**抜粋:**
━━━━

糖尿病性腎症(DN)は、世界的に末期腎不全の主要な原因となっている。ジオスゲニン(DSG)は、DNにおける足細胞障害に対して保護的な役割を果たすことが報告されている。本研究では、DNにおけるDSGの役割と、高グルコース(HG)を負荷した足細胞のDNインビトロモデルにおけるその作用機序を検討することを目的とした。細胞生存率、アポトーシス、炎症反応、およびインスリン刺激によるグルコース取り込みを、それぞれCell Counting Kit-8、TUNEL法、ELISA、および2-デオキシ-D-グルコースアッセイを用いて評価した。さらに、ウェスタンブロッティングを用いて、足細胞におけるAMP活性化プロテインキナーゼ(AMPK)/サーチュイン1(SIRT1)/NF-κBシグナル伝達関連タンパク質の発現を測定した。その結果、DSGはHG曝露後の足細胞の生存率を向上させるとともに、炎症性損傷を抑制し、インスリン抵抗性を軽減することが示された。また、DSGはAMPK/SIRT1/NF-κBシグナル伝達経路の活性化を誘導した。さらに、AMPK阻害剤であるCompound Cによる処理は、HG誘発足細胞に対するDSGの保護作用を打ち消した。したがって、DSGは糖尿病性腎症の治療における有望な治療薬候補となり得る。

本研究では、ジオスゲニンのサーチュイン活性が示され、インスリン抵抗性を軽減することまで示されています。

サーチュイン活性系の成分は、多くがインスリンにも影響してくる。サーチュインが代謝系に関わるからである。レスベラトロールも、インスリン感受性を改善する。

オートファジーも代謝系に関与する。
先日のマイトファジーなんて、ミトコンドリア系なので、オートファジー以上に関与する。

まぁ、ジオスゲニンの由来である山芋は、古来から滋養強壮に用いられている。
代謝系に深く関与していても、不思議ではない。
でも、個人的には、代謝系であまり体感がない・・・

何れにしても、代謝系では、ヒトでの有効性に関する摂取量も明確ではない。

また、ジオスゲニンは、難溶解性で吸収性が悪いという問題に行き着いてしまい、吸収性を高めて評価する必要がある。

さらに、作用メカニズムも、いろいろ解明されていくが、本当にどの作用機序で有効性が示されているか?を断定することは非常に大変である。

こういった成分の研究って、難しいなぁと思う。

━━━━

**提供資料:**
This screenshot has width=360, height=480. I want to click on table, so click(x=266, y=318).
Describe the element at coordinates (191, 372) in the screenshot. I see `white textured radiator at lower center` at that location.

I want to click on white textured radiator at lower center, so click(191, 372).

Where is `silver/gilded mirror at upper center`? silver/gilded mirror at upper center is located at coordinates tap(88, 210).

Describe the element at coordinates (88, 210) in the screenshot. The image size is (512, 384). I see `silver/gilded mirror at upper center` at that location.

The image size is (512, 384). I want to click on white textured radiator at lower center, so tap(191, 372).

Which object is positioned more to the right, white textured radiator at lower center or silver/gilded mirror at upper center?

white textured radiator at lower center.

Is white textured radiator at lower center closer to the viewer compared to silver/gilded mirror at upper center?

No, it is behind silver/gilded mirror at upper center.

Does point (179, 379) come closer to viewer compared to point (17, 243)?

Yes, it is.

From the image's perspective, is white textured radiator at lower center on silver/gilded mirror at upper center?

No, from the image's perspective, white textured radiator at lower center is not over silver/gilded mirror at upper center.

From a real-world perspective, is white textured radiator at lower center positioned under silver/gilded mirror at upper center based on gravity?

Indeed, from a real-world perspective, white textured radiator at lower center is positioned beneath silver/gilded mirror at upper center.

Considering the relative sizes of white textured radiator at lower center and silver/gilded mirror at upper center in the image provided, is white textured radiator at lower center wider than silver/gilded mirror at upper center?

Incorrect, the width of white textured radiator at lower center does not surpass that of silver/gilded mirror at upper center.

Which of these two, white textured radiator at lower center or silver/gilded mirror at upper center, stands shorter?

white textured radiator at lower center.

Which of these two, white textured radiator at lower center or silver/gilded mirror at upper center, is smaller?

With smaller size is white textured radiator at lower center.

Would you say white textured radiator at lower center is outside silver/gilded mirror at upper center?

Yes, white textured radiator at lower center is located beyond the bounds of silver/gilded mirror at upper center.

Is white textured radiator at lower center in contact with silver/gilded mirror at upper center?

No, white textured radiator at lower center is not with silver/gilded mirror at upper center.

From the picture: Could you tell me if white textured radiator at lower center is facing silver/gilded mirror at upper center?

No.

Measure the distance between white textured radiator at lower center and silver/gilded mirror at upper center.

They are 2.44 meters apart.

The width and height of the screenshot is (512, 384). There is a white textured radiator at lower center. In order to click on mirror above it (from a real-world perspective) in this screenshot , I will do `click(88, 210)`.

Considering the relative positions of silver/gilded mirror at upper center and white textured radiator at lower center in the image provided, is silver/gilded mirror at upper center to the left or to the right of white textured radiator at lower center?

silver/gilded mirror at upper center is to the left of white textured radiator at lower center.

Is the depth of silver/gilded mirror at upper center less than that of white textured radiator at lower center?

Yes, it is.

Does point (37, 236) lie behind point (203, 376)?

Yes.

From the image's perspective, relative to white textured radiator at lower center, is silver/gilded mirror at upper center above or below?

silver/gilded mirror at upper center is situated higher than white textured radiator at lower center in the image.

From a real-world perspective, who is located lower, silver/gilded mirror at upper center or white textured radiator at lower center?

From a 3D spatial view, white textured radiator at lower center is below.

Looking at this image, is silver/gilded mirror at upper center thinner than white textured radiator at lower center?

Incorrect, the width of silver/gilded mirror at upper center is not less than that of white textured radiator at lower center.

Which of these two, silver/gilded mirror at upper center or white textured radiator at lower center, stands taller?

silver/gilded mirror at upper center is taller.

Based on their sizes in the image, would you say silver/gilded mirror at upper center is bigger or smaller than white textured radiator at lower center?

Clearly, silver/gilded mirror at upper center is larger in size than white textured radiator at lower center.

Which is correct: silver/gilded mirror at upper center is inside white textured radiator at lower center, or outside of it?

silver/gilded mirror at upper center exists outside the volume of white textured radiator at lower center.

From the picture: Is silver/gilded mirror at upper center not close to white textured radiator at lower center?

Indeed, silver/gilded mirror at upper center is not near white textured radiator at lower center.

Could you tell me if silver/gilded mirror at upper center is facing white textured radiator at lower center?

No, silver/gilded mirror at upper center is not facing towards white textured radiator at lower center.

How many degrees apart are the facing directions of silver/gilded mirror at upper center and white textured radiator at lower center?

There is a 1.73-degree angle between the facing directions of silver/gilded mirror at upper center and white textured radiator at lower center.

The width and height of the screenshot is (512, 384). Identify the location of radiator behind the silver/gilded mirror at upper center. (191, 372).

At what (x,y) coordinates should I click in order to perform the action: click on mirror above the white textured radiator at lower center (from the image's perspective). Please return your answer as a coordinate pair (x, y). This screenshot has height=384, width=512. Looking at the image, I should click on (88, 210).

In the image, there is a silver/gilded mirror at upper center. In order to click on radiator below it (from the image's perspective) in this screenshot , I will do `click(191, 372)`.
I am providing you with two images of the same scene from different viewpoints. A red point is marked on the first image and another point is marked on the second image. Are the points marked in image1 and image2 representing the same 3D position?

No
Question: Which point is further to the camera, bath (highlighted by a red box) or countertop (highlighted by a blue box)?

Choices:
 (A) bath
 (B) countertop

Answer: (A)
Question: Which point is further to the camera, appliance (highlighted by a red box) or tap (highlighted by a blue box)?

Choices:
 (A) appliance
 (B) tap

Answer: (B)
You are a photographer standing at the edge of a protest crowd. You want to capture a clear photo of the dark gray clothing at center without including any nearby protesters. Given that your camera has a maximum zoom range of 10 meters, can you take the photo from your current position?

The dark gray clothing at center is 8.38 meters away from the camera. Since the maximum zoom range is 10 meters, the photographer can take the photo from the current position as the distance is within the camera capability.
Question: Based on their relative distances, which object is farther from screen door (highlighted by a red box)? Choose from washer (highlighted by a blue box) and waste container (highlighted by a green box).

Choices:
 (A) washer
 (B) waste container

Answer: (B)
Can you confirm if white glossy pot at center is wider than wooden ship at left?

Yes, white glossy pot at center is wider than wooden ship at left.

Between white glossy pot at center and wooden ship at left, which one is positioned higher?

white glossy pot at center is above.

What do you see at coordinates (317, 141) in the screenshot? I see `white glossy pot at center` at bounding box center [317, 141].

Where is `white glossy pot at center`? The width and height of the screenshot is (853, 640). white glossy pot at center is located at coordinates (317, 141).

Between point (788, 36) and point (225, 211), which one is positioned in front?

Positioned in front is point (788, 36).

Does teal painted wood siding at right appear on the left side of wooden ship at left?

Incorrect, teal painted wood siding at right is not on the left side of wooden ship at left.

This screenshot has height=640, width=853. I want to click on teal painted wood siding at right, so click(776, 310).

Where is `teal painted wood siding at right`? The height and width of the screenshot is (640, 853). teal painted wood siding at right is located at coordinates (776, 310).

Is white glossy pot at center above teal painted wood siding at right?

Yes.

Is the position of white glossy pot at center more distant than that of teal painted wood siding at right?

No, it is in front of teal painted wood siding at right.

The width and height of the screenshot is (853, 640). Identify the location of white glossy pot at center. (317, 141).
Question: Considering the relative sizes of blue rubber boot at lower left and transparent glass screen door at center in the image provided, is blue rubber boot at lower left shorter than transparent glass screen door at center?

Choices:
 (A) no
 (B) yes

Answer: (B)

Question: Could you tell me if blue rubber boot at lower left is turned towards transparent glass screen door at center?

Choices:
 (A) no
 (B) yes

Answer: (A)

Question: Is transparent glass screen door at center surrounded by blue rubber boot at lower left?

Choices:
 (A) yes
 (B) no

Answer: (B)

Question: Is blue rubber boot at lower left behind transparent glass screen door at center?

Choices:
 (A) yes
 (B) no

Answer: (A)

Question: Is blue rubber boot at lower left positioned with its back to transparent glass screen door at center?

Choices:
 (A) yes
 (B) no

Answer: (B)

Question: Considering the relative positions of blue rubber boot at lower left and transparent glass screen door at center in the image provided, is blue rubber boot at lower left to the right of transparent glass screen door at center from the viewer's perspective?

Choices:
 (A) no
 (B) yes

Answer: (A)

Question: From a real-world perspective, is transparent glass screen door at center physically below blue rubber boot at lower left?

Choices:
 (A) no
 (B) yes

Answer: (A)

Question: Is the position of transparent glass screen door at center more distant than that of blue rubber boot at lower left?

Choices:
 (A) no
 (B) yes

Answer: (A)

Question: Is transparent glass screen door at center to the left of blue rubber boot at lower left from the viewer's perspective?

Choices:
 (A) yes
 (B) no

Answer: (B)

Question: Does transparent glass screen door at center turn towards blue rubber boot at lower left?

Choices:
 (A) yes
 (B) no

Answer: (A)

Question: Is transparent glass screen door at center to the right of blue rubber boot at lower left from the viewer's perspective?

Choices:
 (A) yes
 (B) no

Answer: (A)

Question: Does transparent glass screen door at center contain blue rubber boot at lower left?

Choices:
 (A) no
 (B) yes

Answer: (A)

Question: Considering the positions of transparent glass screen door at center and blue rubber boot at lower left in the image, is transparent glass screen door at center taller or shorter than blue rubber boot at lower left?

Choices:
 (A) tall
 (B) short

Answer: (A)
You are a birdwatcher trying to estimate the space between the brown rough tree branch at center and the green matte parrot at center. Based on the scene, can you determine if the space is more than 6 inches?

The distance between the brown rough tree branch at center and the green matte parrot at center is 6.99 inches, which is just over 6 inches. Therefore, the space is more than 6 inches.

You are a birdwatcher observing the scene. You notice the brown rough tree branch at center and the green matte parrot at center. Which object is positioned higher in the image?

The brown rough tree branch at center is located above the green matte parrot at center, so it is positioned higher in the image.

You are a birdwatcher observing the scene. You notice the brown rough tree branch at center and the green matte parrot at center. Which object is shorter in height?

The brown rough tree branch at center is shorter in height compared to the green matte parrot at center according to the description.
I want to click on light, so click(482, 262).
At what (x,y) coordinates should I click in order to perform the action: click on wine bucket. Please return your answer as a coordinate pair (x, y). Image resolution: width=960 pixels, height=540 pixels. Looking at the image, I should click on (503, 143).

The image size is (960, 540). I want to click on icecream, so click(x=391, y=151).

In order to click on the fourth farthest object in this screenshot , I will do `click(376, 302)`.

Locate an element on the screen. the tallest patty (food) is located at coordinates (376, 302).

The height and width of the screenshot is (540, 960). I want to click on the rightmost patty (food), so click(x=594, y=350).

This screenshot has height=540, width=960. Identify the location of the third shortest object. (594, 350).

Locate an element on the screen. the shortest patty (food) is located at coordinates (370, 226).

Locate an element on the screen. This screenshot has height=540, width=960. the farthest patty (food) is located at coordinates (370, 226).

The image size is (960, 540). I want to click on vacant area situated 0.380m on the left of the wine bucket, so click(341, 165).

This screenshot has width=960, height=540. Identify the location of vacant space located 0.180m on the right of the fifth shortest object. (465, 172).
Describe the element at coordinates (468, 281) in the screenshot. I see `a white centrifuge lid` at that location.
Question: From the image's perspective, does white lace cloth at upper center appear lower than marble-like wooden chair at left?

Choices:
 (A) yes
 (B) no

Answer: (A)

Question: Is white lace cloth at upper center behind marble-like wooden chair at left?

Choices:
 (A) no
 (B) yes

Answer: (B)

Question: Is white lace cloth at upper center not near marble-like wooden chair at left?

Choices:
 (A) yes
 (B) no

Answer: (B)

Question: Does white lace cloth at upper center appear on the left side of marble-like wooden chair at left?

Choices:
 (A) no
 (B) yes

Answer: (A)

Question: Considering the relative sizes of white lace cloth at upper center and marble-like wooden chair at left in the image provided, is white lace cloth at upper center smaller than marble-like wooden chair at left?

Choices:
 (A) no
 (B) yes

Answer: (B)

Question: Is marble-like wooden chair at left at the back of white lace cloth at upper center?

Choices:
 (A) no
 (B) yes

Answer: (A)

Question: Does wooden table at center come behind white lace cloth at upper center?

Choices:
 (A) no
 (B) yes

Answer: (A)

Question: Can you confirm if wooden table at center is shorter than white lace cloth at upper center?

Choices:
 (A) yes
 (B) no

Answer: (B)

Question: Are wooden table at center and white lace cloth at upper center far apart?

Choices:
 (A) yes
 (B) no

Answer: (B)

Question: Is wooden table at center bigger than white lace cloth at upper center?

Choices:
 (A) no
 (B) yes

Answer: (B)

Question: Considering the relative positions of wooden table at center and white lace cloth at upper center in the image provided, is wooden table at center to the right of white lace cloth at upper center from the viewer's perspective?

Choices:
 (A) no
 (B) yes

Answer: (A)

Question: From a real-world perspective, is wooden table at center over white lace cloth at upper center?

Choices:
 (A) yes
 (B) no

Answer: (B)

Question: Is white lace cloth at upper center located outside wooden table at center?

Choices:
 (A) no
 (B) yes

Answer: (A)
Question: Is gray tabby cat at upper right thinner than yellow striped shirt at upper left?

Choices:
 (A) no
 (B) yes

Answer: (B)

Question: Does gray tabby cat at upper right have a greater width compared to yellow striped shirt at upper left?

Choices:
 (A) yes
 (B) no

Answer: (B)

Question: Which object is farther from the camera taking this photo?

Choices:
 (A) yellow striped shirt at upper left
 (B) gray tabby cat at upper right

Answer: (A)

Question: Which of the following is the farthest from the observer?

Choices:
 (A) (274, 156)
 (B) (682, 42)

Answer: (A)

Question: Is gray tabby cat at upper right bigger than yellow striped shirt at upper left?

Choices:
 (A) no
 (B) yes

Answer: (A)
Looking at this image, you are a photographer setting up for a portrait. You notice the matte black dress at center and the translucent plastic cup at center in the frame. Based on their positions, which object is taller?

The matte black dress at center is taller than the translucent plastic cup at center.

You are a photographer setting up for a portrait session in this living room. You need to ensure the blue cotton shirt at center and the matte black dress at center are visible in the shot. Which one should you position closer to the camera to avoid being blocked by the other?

━━━━

**課題 1:** 抜粋で、細胞生存率、アポトーシス、炎症反応、インスリン刺激によるグルコース取り込みの評価に用いられた手法をすべて挙げなさい。
**課題 2:** 抜粋の「先日のマイトファジーなんて、」から「を高めて評価する必要がある。」までを書き写し、その際「山芋」を「長芋」に差し替えなさい。

**解答 1:** Cell Counting Kit-8、TUNEL法、ELISA、2-デオキシ-D-グルコースアッセイ

**解答 2:**
先日のマイトファジーなんて、ミトコンドリア系なので、オートファジー以上に関与する。

まぁ、ジオスゲニンの由来である長芋は、古来から滋養強壮に用いられている。
代謝系に深く関与していても、不思議ではない。
でも、個人的には、代謝系であまり体感がない・・・

何れにしても、代謝系では、ヒトでの有効性に関する摂取量も明確ではない。

また、ジオスゲニンは、難溶解性で吸収性が悪いという問題に行き着いてしまい、吸収性を高めて評価する必要がある。